Ce cheminement est lié dans le film au thème du temps qui passe, que La Mule développe de plusieurs façons. D’abord en ouvrant sur un plan des fleurs qui vaudront au personnage principal le premier prix d’une compétition, mais qui ne sont par nature faites pour durer qu’une seule journée. Un seul instant à mettre en rapport avec « le manque de temps » qu’Earl décrira à la fin du film. Temps qui aura manqué jusqu’au dernier plan, avec ces fleurs de nouveau plantées qui permettent à Earl de reprendre racine après avoir retrouvé sa famille, sa source de vie. Cette question de temps paraît d’autant plus importante que l’on rapproche le film de la vie du cinéaste : avec ces fleurs qui seraient tout ce qui lui reste, ce film s’inscrit comme un lettre d’excuse aux femmes de sa vie, un lettre qui conclut un long cheminement.
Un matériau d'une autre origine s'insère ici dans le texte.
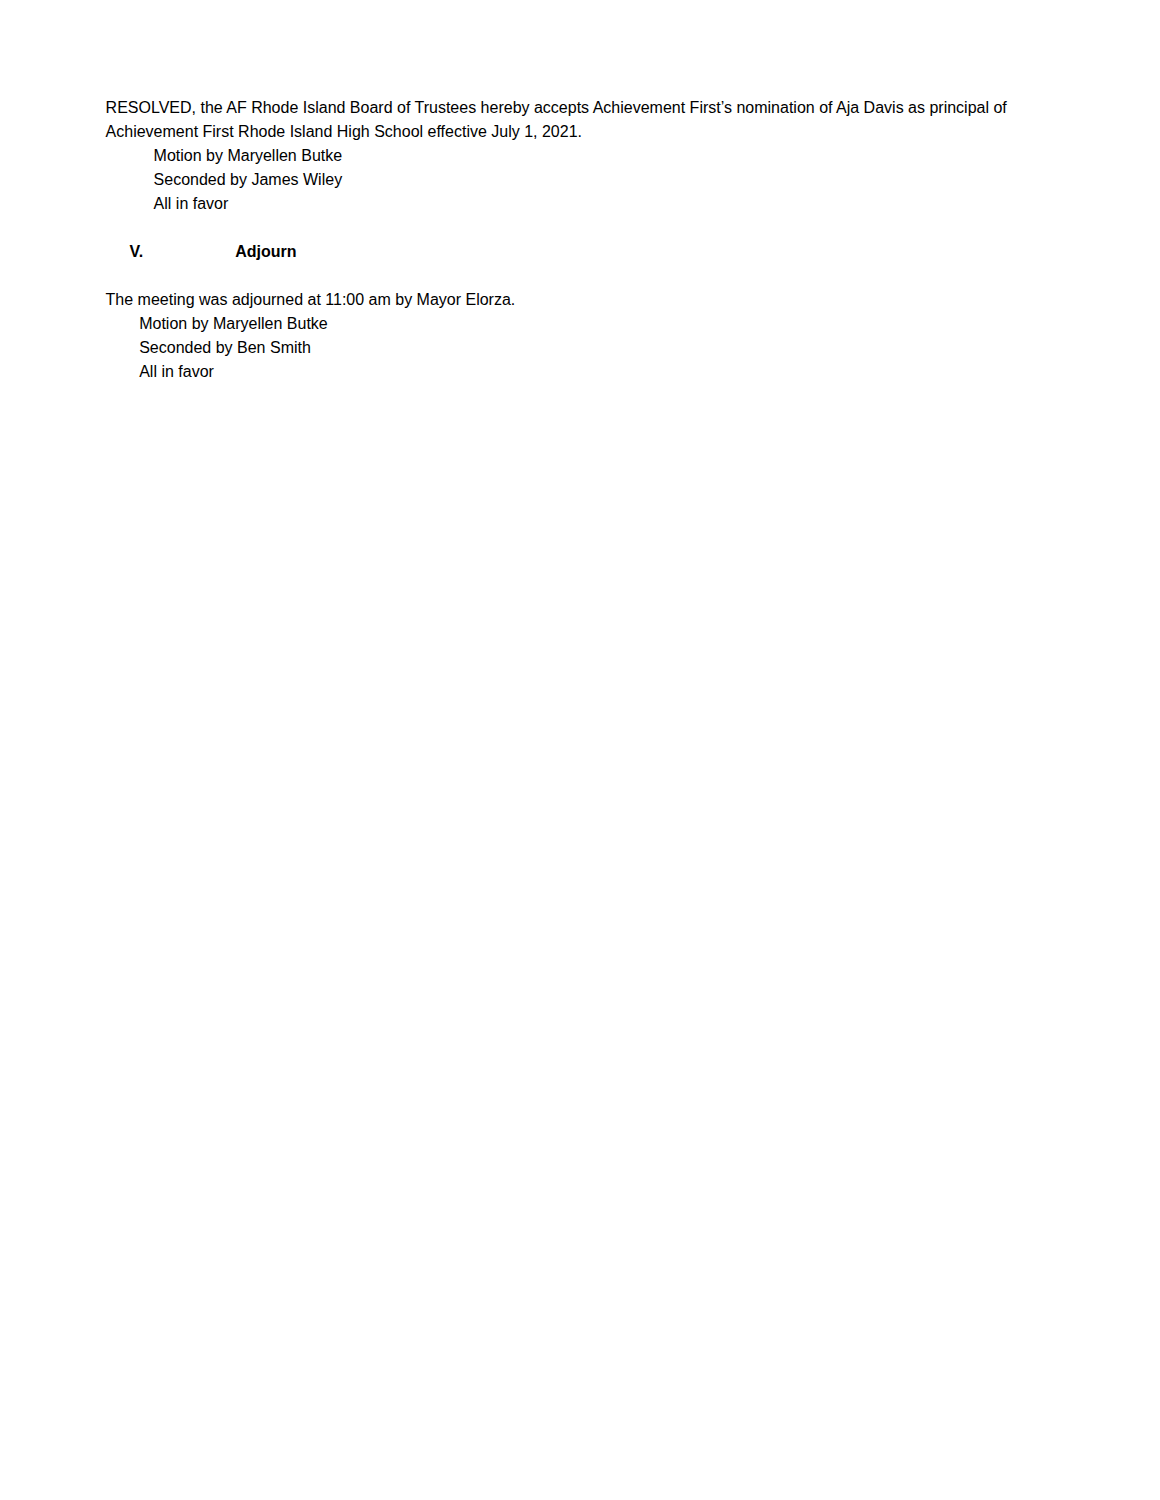RESOLVED, the AF Rhode Island Board of Trustees hereby accepts Achievement First’s nomination of Aja Davis as principal of Achievement First Rhode Island High School effective July 1, 2021.
Motion by Maryellen Butke
Seconded by James Wiley
All in favor
V. Adjourn
The meeting was adjourned at 11:00 am by Mayor Elorza.
Motion by Maryellen Butke
Seconded by Ben Smith
All in favor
Cheminement qui se fait également ressentir dans la volonté de filmer la route. Un des plans les plus caractéristiques est celui des officiers de la DEA, Bradley Cooper (fervent patriote à la Eastwood depuis American Sniper) et Michael Peña, assis à l’avant de fourgons d’ambulance, affirmant qu’« on en voit presque le bout » alors que devant eux s’étend une route droite à perte de vue. Est-ce qu’on en voit vraiment le bout ? C’est là que le film se perd, sur les longues routes nationales américaines: au bout d’une première heure de film et d’une dizaine de trajets, la DEA patauge toujours entre les résultats qui ne sont pas là et les autorisations de police délivrées à répétitions qui n’aboutissent à rien, et Earl est perdu sur les kilomètres de route, de goudron et de lignes jaunes.
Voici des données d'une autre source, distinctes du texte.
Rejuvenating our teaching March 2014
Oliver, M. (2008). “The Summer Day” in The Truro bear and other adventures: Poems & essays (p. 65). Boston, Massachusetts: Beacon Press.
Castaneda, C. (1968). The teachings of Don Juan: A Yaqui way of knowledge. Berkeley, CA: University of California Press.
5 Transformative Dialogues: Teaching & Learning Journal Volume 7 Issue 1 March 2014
La Mule se concentre autour de son acteur, cet Eastwood qui ne lâche rien à l’écran. Son jeu est si parfait qu’on pourrait seulement voir en lui un vieillard qui va naïvement travailler pour le cartel, avant de se rendre compte qu’il peut se faire une fortune. Mais ce vieil homme est mis en valeur : Earl a de l’humour et de la répartie qu’il dégaine à tout va, une réussite absolue avec les femmes et une grande proximité avec les trafiquants. Tata est le centre du film mais aussi le centre de l’attention pour tous. Lors du mariage de sa petite fille, c’est Earl qu’on met en avant, au centre de l’image au centre des regards. De même pour la remise de diplôme, ou pour la soirée chez Laton (Andy Garcìa). Cette valorisation passe par le jeu de l’acteur, qui n’a peur de rien, n’a aucun mal à ouvrir son coffre devant la police et offrir un seau de pop corn alors que des sacs de cocaïne sont à côté. Et même lorsqu’il est sur le point de se faire exécuter, les membres du cartel se prennent d’affection, y compris Julio et les deux trafiquants qui le suivent dans ses dernières courses. Il en est de même pour Bates, l’agent de la DEA à qui Earl donnera des conseils de vie.
Même cas de figure dans le rapport d’Earl à sa famille: alors que le personnage est mis à l’écart tout au long du film, il est le centre de l’attention au moment où sa femme est sur le point de mourir, et ce jusqu’à la fin. Parlons-en de cette fin : si l’on s’attend à un bain de sang ou à une violence qu’Eastwood maîtrise, La Mule nous propose un happy end, où tout va pour le mieux dans le meilleur des mondes (rongé par la cocaïne). L’arrestation d’Earl apporte une note un peu moralisatrice, mais le procès est rapide et efficace. En quelques minutes, Tata se reconnaît comme coupable, la DEA se réjoui d’avoir des résultats et la famille aimante verse des larmes en se disant qu’elle « saura pour une fois où il se trouve ». Ce lieu ? Un jardin qui n’est pas des plus secrets au milieu d’une prison fédérale. La Mule est un film qui se perd et se retrouve autour d’un Eastwood fidèle à lui-même.